Service im Dschungel

TRIER. Seit zehn Jahren hat Service und Kundennähe im Trierer Rathaus einen Namen: Bürgeramt. Im Oktober 1995 öffnete die Einrichtung mit Modellcharakter für das ganze Land Rheinland-Pfalz zum ersten Mal die Türen. Seither gibt es pro Jahr rund 100 000 Kundenkontakte.

Die Unkenrufe von damals, die der neuen, bürgernahen Trierer Einrichtung nur geringe Überlebenschancen prophezeiten, sind längst verklungen. Die Idee, eine Stelle zu haben, an der Bürger an einem Ort vereint verschiedene Anliegen erledigen können, kostete seiner Zeit 910 000 Mark, etwa die Hälfte davon übernahm das Land. Eine Investition, die sich gelohnt hat. "Die Eröffnung des Bürgeramtes war der erste Schritt zu einer kundenorientierten Verwaltung", sagt Margret Schonert (51), die mit ihren Kolleginnen Cornelia Schröder (46) und Karin Zimmer (53) Frau der ersten Bürgeramtsstunde ist. Seither leitet das Amtsleiterinnen-Trio die Geschicke der Einrichtung. Eine "bedienerfreundliche und auf unsere Belange abgestimmte Software" vereinfachten den Start für das DreierTeam und die Mitarbeiter. Andere rheinland-pfälzische Städte zeigten Interesse an den neuen Strukturen und besichtigten sie vor Ort.Slogan: "Schluss mit der Rennerei"

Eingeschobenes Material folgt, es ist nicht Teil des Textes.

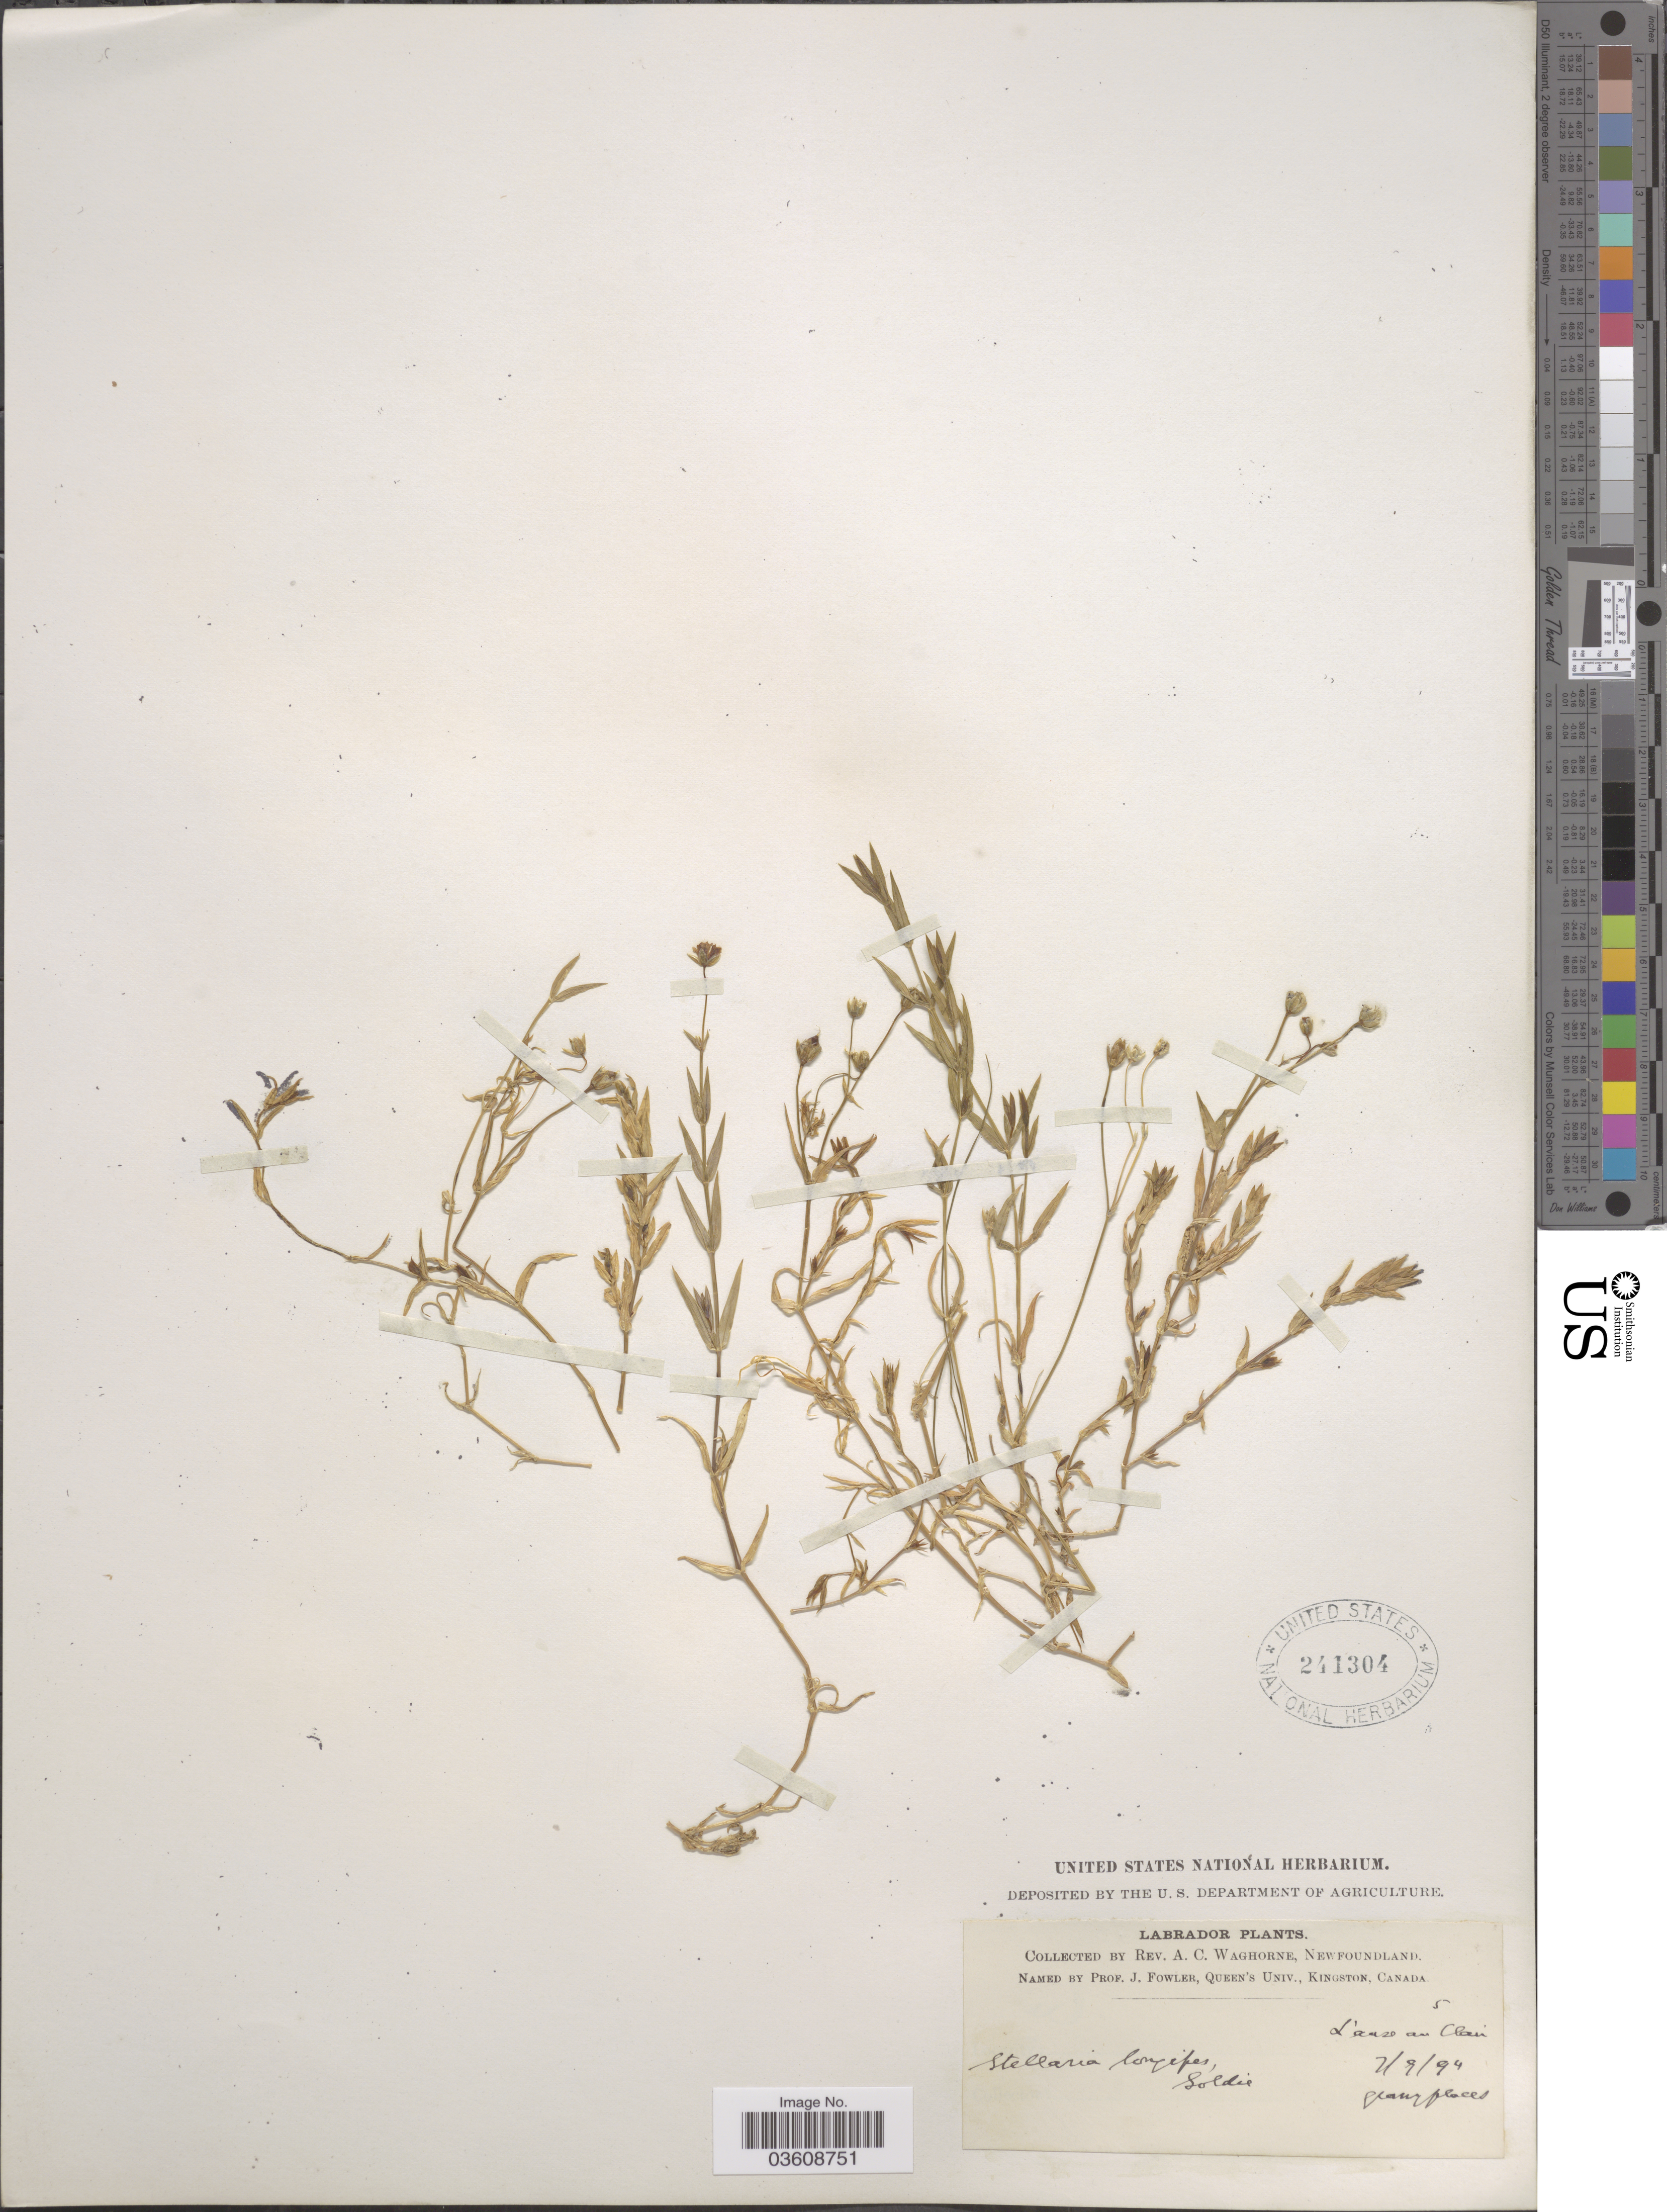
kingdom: Plantae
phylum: Tracheophyta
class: Magnoliopsida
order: Caryophyllales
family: Caryophyllaceae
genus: Stellaria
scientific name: Stellaria longipes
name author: Goldie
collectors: A. Waghorne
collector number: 5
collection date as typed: Transcribed d/m/y: 7/9/94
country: Canada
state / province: Newfoundland and Labrador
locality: Labrador. L'anse au Clair.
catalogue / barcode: US 241304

Früher konnten Bürger in Mittagspause oder nach Feierabend wenig Ämtergänge erledigen, standen häufig vor geschlossenen Türen und mussten lange Wege in Kauf nehmen, um die richtigen Stellen abzuklappern. "Schluss mit der Rennerei" lautete der Slogan, der vor einem Jahrzehnt auf einem Handzettel für das neue Amt warb. Heute bietet das Bürgeramt ausgedehnte Öffnungszeiten, die auch der arbeitenden Bevölkerung die Regelung von Meldeangelegenheiten, das Beantragen von Reisedokumenten, Ausweispapieren und Bescheinigungen ermöglichen, ohne Urlaub zu nehmen. Zwischen 7 und 13 Uhr, an drei Tagen bis 18.30 Uhr sind rund 20 Angestellte für alle Angelegenheiten zuständig. Der wechselnde Dienstplan, den die Mitarbeiter selbstständig aufstellen, und die Rotation der Arbeitsplätze sorge für ein gutes Arbeitsklima, erklären Zimmer, Schröder und Schonert.Angemessener Umgangston

Zwar habe ein Kunde auch schon mal aus Wut eine große Topfpflanze über einen Schreibtisch geschleudert - ein "zum Glück" nicht alltägliches Verhalten. "Manche Leute verwechseln Bürgerfreundlichkeit damit, dass sie glauben, alles und das sofort bekommen zu können." Wunder kann auch im Bürgeramt niemand vollbringen und die Amtsleiterinnen appellieren an einen angemessenen Umgangston. Schwierigen Situationen versuchten alle Mitarbeiter mit Ruhe und Fingerspitzengefühl die Brisanz zu nehmen. "Manchmal kommen Menschen aber auch her, nur um mit jemandem zu reden", berichten die Amtsleiterinnen aus ihrem Berufsalltag. "Viele Leute sind sehr froh, wenn wir ihnen weiterhelfen können." Denn nicht nur Dienst nach Vorschrift sei das Erfolgsrezept in den vergangenen zehn Jahren gewesen. Wenn es brennt, sind Schonert, Zimmer, Schröder und ihr Team auch schon mal bis nach offiziellem Dienstschluss oder sonntags bereit, Ausweispapiere auszustellen, um Menschen Heim- oder Weiterreisen zu ermöglichen. Als letztes Dankeschön einer Reisegruppe, deren Papiere auf dem Weg zum Flughafen gestohlen wurden, und denen das Bürgeramt doch noch auf den Weg in den Urlaub verhelfen konnte, leuchtet nun eine gelbe Rose auf einem der Schreibtische.